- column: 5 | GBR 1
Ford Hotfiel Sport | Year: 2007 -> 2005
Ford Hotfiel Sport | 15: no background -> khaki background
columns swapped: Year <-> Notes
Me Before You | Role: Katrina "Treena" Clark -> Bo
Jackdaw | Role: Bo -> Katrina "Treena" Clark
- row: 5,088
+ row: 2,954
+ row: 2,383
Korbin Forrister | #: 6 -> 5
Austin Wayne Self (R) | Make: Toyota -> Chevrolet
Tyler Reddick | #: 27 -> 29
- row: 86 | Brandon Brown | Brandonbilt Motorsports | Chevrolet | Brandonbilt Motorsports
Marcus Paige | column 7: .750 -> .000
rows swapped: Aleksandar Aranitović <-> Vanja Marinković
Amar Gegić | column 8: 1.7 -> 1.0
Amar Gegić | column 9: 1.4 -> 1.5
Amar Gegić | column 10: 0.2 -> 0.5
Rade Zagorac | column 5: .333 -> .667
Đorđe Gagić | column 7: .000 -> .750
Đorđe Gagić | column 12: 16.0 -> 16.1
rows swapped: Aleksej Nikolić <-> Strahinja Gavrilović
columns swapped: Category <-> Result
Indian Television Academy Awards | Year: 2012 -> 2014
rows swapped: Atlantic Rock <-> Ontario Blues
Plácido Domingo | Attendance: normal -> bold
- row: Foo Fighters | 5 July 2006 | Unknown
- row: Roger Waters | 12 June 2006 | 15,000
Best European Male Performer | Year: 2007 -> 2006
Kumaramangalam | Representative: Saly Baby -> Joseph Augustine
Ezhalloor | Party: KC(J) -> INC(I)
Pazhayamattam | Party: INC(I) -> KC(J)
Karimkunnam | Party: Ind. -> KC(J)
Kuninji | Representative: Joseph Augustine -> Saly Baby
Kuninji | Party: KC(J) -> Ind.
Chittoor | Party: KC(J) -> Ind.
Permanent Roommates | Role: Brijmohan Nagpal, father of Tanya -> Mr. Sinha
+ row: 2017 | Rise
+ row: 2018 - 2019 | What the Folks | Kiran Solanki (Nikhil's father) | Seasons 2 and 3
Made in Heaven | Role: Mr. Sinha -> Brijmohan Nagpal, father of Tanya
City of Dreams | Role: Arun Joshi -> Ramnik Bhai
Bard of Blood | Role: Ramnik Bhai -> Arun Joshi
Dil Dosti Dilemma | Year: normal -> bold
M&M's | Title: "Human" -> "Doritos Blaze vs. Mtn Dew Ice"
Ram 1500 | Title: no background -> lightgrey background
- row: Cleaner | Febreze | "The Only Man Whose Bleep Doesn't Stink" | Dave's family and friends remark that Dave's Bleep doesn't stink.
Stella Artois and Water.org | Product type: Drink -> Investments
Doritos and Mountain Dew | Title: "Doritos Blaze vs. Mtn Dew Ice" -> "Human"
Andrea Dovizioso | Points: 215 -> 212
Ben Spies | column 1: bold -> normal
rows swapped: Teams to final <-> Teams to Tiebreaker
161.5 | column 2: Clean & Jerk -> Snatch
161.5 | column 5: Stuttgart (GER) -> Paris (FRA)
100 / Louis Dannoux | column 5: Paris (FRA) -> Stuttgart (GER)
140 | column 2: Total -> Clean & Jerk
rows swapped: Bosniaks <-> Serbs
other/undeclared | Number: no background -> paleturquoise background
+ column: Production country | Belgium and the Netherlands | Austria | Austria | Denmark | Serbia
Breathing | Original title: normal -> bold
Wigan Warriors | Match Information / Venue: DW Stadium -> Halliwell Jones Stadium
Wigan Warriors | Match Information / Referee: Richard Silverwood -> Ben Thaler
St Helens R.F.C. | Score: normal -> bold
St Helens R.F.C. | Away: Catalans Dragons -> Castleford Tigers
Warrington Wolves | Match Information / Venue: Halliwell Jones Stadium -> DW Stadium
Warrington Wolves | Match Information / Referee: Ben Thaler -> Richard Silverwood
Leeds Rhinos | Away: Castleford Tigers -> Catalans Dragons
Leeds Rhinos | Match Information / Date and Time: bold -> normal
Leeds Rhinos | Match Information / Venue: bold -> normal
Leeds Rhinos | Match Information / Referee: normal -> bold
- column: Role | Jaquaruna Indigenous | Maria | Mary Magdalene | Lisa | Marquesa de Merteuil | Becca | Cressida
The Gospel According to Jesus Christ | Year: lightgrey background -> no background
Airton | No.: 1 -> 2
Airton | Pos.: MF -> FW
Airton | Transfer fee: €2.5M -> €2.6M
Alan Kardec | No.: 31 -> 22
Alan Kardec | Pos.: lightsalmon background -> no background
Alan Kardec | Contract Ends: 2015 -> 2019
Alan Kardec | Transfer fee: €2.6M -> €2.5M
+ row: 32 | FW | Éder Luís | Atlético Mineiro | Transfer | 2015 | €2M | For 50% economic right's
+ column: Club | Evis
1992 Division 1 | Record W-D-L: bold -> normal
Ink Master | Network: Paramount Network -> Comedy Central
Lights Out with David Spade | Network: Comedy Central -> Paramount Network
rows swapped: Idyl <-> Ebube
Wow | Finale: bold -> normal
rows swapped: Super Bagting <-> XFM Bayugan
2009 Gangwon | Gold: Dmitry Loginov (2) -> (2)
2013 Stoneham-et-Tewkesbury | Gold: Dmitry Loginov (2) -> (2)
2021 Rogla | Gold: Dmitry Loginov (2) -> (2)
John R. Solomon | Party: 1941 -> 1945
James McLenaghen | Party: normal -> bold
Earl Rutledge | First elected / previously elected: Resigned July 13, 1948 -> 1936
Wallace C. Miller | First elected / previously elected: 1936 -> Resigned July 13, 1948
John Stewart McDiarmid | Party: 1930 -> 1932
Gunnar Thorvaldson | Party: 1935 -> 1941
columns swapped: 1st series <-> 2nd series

....

GOAL:
Please print all of the rows above without changing a single character.

PROBLEM SOLUTION:
- column: 5 | GBR 1
Ford Hotfiel Sport | Year: 2007 -> 2005
Ford Hotfiel Sport | 15: no background -> khaki background
columns swapped: Year <-> Notes
Me Before You | Role: Katrina "Treena" Clark -> Bo
Jackdaw | Role: Bo -> Katrina "Treena" Clark
- row: 5,088
+ row: 2,954
+ row: 2,383
Korbin Forrister | #: 6 -> 5
Austin Wayne Self (R) | Make: Toyota -> Chevrolet
Tyler Reddick | #: 27 -> 29
- row: 86 | Brandon Brown | Brandonbilt Motorsports | Chevrolet | Brandonbilt Motorsports
Marcus Paige | column 7: .750 -> .000
rows swapped: Aleksandar Aranitović <-> Vanja Marinković
Amar Gegić | column 8: 1.7 -> 1.0
Amar Gegić | column 9: 1.4 -> 1.5
Amar Gegić | column 10: 0.2 -> 0.5
Rade Zagorac | column 5: .333 -> .667
Đorđe Gagić | column 7: .000 -> .750
Đorđe Gagić | column 12: 16.0 -> 16.1
rows swapped: Aleksej Nikolić <-> Strahinja Gavrilović
columns swapped: Category <-> Result
Indian Television Academy Awards | Year: 2012 -> 2014
rows swapped: Atlantic Rock <-> Ontario Blues
Plácido Domingo | Attendance: normal -> bold
- row: Foo Fighters | 5 July 2006 | Unknown
- row: Roger Waters | 12 June 2006 | 15,000
Best European Male Performer | Year: 2007 -> 2006
Kumaramangalam | Representative: Saly Baby -> Joseph Augustine
Ezhalloor | Party: KC(J) -> INC(I)
Pazhayamattam | Party: INC(I) -> KC(J)
Karimkunnam | Party: Ind. -> KC(J)
Kuninji | Representative: Joseph Augustine -> Saly Baby
Kuninji | Party: KC(J) -> Ind.
Chittoor | Party: KC(J) -> Ind.
Permanent Roommates | Role: Brijmohan Nagpal, father of Tanya -> Mr. Sinha
+ row: 2017 | Rise
+ row: 2018 - 2019 | What the Folks | Kiran Solanki (Nikhil's father) | Seasons 2 and 3
Made in Heaven | Role: Mr. Sinha -> Brijmohan Nagpal, father of Tanya
City of Dreams | Role: Arun Joshi -> Ramnik Bhai
Bard of Blood | Role: Ramnik Bhai -> Arun Joshi
Dil Dosti Dilemma | Year: normal -> bold
M&M's | Title: "Human" -> "Doritos Blaze vs. Mtn Dew Ice"
Ram 1500 | Title: no background -> lightgrey background
- row: Cleaner | Febreze | "The Only Man Whose Bleep Doesn't Stink" | Dave's family and friends remark that Dave's Bleep doesn't stink.
Stella Artois and Water.org | Product type: Drink -> Investments
Doritos and Mountain Dew | Title: "Doritos Blaze vs. Mtn Dew Ice" -> "Human"
Andrea Dovizioso | Points: 215 -> 212
Ben Spies | column 1: bold -> normal
rows swapped: Teams to final <-> Teams to Tiebreaker
161.5 | column 2: Clean & Jerk -> Snatch
161.5 | column 5: Stuttgart (GER) -> Paris (FRA)
100 / Louis Dannoux | column 5: Paris (FRA) -> Stuttgart (GER)
140 | column 2: Total -> Clean & Jerk
rows swapped: Bosniaks <-> Serbs
other/undeclared | Number: no background -> paleturquoise background
+ column: Production country | Belgium and the Netherlands | Austria | Austria | Denmark | Serbia
Breathing | Original title: normal -> bold
Wigan Warriors | Match Information / Venue: DW Stadium -> Halliwell Jones Stadium
Wigan Warriors | Match Information / Referee: Richard Silverwood -> Ben Thaler
St Helens R.F.C. | Score: normal -> bold
St Helens R.F.C. | Away: Catalans Dragons -> Castleford Tigers
Warrington Wolves | Match Information / Venue: Halliwell Jones Stadium -> DW Stadium
Warrington Wolves | Match Information / Referee: Ben Thaler -> Richard Silverwood
Leeds Rhinos | Away: Castleford Tigers -> Catalans Dragons
Leeds Rhinos | Match Information / Date and Time: bold -> normal
Leeds Rhinos | Match Information / Venue: bold -> normal
Leeds Rhinos | Match Information / Referee: normal -> bold
- column: Role | Jaquaruna Indigenous | Maria | Mary Magdalene | Lisa | Marquesa de Merteuil | Becca | Cressida
The Gospel According to Jesus Christ | Year: lightgrey background -> no background
Airton | No.: 1 -> 2
Airton | Pos.: MF -> FW
Airton | Transfer fee: €2.5M -> €2.6M
Alan Kardec | No.: 31 -> 22
Alan Kardec | Pos.: lightsalmon background -> no background
Alan Kardec | Contract Ends: 2015 -> 2019
Alan Kardec | Transfer fee: €2.6M -> €2.5M
+ row: 32 | FW | Éder Luís | Atlético Mineiro | Transfer | 2015 | €2M | For 50% economic right's
+ column: Club | Evis
1992 Division 1 | Record W-D-L: bold -> normal
Ink Master | Network: Paramount Network -> Comedy Central
Lights Out with David Spade | Network: Comedy Central -> Paramount Network
rows swapped: Idyl <-> Ebube
Wow | Finale: bold -> normal
rows swapped: Super Bagting <-> XFM Bayugan
2009 Gangwon | Gold: Dmitry Loginov (2) -> (2)
2013 Stoneham-et-Tewkesbury | Gold: Dmitry Loginov (2) -> (2)
2021 Rogla | Gold: Dmitry Loginov (2) -> (2)
John R. Solomon | Party: 1941 -> 1945
James McLenaghen | Party: normal -> bold
Earl Rutledge | First elected / previously elected: Resigned July 13, 1948 -> 1936
Wallace C. Miller | First elected / previously elected: 1936 -> Resigned July 13, 1948
John Stewart McDiarmid | Party: 1930 -> 1932
Gunnar Thorvaldson | Party: 1935 -> 1941
columns swapped: 1st series <-> 2nd series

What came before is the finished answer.